**Information given**

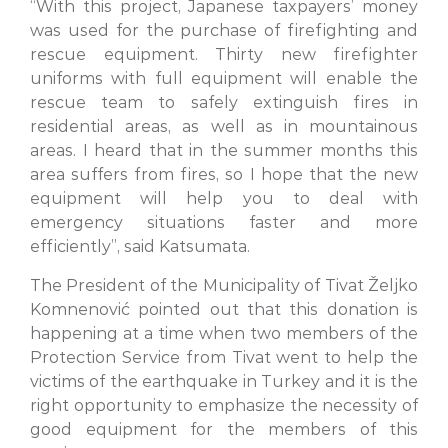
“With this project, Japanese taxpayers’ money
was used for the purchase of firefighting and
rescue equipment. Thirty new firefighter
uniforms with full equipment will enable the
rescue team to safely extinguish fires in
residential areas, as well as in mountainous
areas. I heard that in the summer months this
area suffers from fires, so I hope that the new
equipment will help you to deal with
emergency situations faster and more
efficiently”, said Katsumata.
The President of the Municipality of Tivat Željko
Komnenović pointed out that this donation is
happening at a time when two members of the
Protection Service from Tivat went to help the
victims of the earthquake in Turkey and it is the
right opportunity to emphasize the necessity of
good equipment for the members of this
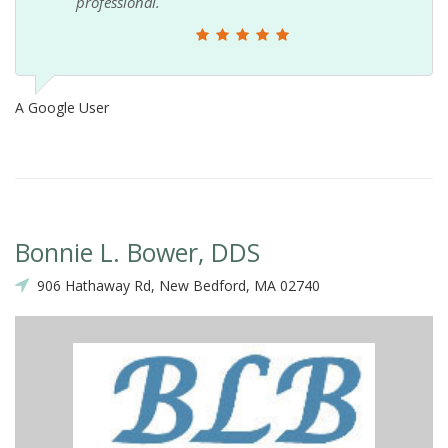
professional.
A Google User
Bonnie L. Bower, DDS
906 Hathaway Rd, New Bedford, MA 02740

**What the task asks**
Please render the lines of text in the material above as a numbered list, skipping blank lines and leaving the pictures out.

**Response to this task**
1. “With this project, Japanese taxpayers’ money
2. was used for the purchase of firefighting and
3. rescue equipment. Thirty new firefighter
4. uniforms with full equipment will enable the
5. rescue team to safely extinguish fires in
6. residential areas, as well as in mountainous
7. areas. I heard that in the summer months this
8. area suffers from fires, so I hope that the new
9. equipment will help you to deal with
10. emergency situations faster and more
11. efficiently”, said Katsumata.
12. The President of the Municipality of Tivat Željko
13. Komnenović pointed out that this donation is
14. happening at a time when two members of the
15. Protection Service from Tivat went to help the
16. victims of the earthquake in Turkey and it is the
17. right opportunity to emphasize the necessity of
18. good equipment for the members of this
19. professional.
20. A Google User
21. Bonnie L. Bower, DDS
22. 906 Hathaway Rd, New Bedford, MA 02740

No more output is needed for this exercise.